General George S. Patton, Jr. was a real sonofabitch. Ask his superiors; ask his infantrymen; ask the Germans and Italians; ask the Russians. Gen. Patton was the biggest sonofabitch of them all.
George C. Scott was also a real sonofabitch. Physically and intellectually gifted as an actor – with comically ironic roles in Kubrick’s Dr. Strangelove alongside the many iterations of comedic genius Peter Sellers and Robert Rossen’s The Hustler alongside man’s man Paul Newman – Scott’s most important and visceral role came with his adaptation of the celebrated US Army General in 1970’s Patton.
Here’s the most true assumption of Patton: George S. Patton and George C. Scott, the character and the actor, were not so far apart in reality that for Scott, playing Patton was no more a role than his left arm was an appendage. He carried the weight of one of the United States’ most controversial field generals so convincingly that he even refused the Academy Award for Best Actor in 1970 (for supposed political reasons), something, after having seen the film would not seem so out-of-place for the real-life Patton to have done. For one of the most underrated war dramas (even though it might be the best) the actor was not done acting when the camera stopped. It adds to the mystique of the film.
Patton is best known for its iconic opening scene where we first meet the curmudgeonly field general against an iconic backdrop of an oversized American flag. He is giving a pep talk to a most-likely beaten-down unit of the American army; time is unknown, place is undisclosed, but with his words, Scott is able to set up the viewer’s expectation and limits of his Patton. In the resulting 160+ minutes, no action or reaction is unexpected or . This is not a movie about plot twists and chaotic politicking. The internal narrative, that exclusive look into the character that only the viewer gets to see, is transformed, instead appearing as a history of battle sequences, from the early Peloponnesian triumphs of Ancient Rome to Napoleonic victories of the early 19th century. Because General George S. Patton, you see, was there, not in a figurative sense. It is the courage and immediacy of Scott that we the viewer can see that Patton truly believed he had a very real part in these wars of old. He reads the Bible, it seems, to infuse his very person from it a form of divine battle strategy. There is little doubt that, to him, Sun Tzu’s Art of War, read less as a philosophical treatise and more of a cut-and-dry guide. Perhaps War of War would have been a better title.
We can read Patton’s victory for the Academy Award for Best Picture in 1970 as a send-off for the old guard of modern filmmaking.

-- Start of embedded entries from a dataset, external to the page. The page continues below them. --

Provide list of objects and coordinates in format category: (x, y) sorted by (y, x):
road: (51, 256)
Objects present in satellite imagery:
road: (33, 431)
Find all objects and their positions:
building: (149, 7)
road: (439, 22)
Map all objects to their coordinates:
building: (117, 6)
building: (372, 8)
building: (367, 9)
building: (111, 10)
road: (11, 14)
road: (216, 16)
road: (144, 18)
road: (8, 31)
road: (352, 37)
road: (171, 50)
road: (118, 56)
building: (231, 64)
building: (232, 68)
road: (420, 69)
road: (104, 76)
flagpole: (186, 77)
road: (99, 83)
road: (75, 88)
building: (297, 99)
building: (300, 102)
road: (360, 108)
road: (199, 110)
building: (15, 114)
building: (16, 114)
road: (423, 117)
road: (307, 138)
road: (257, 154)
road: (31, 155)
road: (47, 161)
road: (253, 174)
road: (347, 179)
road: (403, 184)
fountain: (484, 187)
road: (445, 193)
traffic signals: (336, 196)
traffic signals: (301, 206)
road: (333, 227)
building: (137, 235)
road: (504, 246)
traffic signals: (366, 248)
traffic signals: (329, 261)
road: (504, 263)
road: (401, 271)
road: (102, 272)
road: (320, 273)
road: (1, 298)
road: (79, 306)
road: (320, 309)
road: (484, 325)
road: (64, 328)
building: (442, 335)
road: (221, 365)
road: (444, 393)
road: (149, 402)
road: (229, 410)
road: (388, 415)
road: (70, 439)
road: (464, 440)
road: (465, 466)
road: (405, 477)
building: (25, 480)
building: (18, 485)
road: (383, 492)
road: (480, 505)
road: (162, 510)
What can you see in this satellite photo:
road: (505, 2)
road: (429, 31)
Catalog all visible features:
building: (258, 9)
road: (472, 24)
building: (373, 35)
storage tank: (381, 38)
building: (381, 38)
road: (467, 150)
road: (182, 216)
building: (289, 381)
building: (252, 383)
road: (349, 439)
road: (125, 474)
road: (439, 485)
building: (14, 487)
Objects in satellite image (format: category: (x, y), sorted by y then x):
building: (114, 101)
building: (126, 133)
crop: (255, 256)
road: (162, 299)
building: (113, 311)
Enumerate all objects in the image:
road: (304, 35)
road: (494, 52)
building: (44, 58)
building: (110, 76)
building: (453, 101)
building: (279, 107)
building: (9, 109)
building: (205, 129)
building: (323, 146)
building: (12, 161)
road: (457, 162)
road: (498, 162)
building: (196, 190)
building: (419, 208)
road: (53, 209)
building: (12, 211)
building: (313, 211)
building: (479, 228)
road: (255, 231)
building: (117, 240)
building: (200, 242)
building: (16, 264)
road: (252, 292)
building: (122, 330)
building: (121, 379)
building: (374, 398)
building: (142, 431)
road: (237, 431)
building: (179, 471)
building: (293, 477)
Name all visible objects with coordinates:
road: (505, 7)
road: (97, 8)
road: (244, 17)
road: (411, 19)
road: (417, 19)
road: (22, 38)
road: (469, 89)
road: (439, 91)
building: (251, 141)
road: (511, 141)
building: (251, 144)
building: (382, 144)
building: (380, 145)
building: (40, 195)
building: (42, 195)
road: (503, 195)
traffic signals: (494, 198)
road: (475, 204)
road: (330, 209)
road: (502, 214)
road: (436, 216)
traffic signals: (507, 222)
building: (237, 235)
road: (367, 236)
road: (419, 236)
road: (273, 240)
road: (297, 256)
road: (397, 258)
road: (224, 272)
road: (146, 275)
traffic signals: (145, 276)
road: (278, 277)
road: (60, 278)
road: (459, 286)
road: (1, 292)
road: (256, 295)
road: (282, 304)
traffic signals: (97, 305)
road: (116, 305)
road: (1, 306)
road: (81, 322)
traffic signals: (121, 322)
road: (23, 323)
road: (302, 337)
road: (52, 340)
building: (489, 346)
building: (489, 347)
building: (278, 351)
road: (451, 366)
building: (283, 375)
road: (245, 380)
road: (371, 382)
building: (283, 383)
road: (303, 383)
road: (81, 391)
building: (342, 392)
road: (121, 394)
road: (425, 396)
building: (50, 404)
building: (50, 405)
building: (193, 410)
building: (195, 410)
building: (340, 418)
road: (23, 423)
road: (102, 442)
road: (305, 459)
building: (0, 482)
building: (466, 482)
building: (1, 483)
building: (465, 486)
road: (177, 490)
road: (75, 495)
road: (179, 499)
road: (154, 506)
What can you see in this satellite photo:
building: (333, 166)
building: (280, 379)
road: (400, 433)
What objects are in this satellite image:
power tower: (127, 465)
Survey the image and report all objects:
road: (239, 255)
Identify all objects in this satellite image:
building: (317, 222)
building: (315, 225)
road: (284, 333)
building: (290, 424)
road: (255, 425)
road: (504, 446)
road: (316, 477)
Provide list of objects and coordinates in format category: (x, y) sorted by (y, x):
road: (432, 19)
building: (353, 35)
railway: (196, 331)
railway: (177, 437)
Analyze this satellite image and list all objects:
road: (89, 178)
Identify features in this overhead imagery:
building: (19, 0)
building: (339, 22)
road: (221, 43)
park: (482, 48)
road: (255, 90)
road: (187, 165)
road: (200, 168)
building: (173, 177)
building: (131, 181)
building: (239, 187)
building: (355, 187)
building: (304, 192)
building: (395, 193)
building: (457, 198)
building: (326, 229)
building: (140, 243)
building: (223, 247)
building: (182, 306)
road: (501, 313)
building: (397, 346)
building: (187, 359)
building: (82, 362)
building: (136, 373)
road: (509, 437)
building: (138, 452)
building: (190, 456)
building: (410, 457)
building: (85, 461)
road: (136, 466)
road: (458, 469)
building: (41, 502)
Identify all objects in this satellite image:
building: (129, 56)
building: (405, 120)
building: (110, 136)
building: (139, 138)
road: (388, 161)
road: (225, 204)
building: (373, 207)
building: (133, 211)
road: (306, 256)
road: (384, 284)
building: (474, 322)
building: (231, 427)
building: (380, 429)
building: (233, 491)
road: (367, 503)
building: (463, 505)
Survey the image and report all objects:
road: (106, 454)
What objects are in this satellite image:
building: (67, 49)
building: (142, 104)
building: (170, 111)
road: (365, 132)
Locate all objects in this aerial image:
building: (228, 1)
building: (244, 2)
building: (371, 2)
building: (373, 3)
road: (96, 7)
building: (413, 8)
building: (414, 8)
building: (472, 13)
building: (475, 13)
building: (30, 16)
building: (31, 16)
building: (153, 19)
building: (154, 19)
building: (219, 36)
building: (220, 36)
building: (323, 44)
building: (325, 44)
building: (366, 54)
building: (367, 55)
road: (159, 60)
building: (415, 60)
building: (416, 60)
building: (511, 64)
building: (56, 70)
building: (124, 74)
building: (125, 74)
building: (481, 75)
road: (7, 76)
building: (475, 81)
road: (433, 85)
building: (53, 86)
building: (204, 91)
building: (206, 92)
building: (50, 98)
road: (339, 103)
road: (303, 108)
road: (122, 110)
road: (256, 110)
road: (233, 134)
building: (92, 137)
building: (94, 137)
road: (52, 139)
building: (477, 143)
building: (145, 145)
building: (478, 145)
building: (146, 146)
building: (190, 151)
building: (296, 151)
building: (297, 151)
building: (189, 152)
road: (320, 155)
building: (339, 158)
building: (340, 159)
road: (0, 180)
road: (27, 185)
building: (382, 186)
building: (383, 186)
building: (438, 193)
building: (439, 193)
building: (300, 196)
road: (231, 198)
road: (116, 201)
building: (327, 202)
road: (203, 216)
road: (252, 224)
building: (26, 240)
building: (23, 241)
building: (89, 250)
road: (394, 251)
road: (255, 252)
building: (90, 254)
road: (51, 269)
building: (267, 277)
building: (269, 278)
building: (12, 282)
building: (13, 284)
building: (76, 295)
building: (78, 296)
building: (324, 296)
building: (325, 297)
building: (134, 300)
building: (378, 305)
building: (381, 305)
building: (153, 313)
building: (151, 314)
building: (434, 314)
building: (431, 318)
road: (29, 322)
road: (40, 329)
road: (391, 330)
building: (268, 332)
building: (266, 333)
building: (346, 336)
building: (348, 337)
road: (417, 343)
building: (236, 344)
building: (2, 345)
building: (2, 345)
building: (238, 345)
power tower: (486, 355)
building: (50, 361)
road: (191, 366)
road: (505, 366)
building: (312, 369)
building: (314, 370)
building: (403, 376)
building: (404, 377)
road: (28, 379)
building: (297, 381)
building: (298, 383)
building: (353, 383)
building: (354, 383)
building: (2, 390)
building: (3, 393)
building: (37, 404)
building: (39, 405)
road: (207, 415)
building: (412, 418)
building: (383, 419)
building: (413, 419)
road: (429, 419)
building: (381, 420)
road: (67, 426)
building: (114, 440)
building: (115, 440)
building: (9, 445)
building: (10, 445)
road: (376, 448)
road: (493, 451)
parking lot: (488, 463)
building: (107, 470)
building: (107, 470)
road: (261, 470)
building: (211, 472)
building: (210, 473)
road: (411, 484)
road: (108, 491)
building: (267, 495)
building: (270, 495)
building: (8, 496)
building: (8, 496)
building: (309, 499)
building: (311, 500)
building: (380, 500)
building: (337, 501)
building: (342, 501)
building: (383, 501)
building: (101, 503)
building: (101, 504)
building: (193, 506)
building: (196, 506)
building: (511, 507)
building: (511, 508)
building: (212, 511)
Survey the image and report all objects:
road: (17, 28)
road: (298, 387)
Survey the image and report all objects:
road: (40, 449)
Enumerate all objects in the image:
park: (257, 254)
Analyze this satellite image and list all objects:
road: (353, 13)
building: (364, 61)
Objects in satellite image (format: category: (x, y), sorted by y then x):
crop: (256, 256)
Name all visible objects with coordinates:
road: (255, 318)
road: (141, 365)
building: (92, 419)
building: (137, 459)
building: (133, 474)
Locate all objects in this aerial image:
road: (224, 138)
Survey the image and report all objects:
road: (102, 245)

Later in the 70s, directors and producers brought in the more modern age of avant-garde, perhaps perfected by Stanley Kubrick in the 1960s, but explored more fully in the following decade. Patton, perhaps the last truly great war epic, is also great metaphysical wall between the old and new and performed its role in the fullest way possible, even against stiff competition in Airport, Five Easy Pieces, MASH, and Love Story, all of whose themes fit the role of 1970s cool dad rather than 1960s grandfather.
If there is a quote that sums up the actor George C. Scott and his counterpart General George S. Patton, Jr. it is this:
I thought I would stand here like this so you could see if I was really as big a son of a bitch as you think I am.
In addressing his demoralized troops after an incident he started (brilliantly nonchalant for such a major plot point) he is characteristically a sonofabitch. But, hey, whose Grandpa doesn’t have a little bit of that in him?